*** Material provided
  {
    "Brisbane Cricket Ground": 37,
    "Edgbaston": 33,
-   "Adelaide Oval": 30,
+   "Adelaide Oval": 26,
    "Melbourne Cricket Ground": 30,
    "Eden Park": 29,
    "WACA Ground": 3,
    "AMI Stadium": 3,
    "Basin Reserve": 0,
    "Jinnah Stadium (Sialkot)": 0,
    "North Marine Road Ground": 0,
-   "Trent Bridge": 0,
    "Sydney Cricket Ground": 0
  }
******
*** Material provided
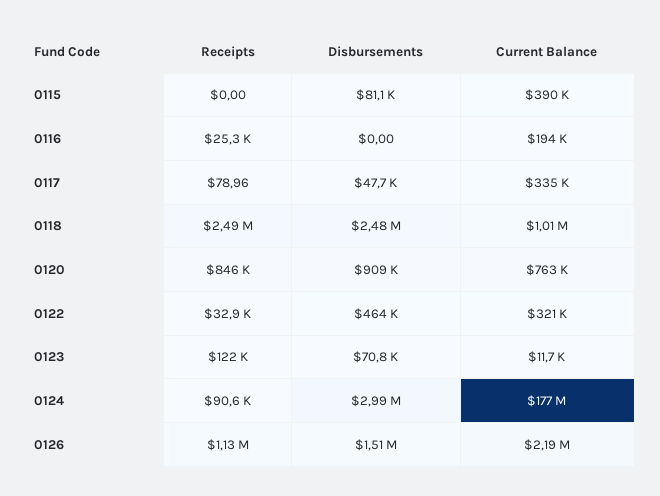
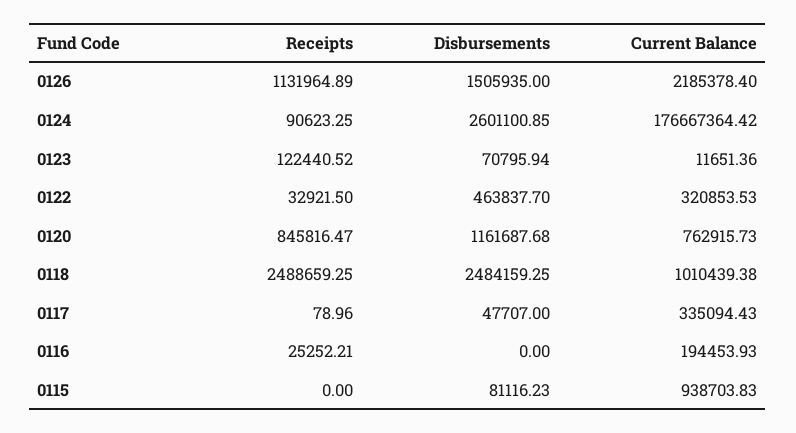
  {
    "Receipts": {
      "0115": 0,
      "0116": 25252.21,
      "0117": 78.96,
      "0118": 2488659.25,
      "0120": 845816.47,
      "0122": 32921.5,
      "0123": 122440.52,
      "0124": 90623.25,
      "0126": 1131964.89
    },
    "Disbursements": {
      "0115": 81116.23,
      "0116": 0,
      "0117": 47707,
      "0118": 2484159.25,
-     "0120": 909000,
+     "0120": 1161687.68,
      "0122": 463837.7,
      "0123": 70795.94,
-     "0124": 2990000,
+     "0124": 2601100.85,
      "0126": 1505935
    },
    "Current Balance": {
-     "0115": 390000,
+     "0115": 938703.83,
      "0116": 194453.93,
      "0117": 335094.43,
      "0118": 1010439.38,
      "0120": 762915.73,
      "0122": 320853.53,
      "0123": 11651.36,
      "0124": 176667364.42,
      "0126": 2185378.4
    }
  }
******
=== What this task involves ===
Look through the entries above for the word "Cricket". Copy every line where it shows up.

=== Completed exercise ===
    "Brisbane Cricket Ground": 37,
    "Melbourne Cricket Ground": 30,
    "Sydney Cricket Ground": 0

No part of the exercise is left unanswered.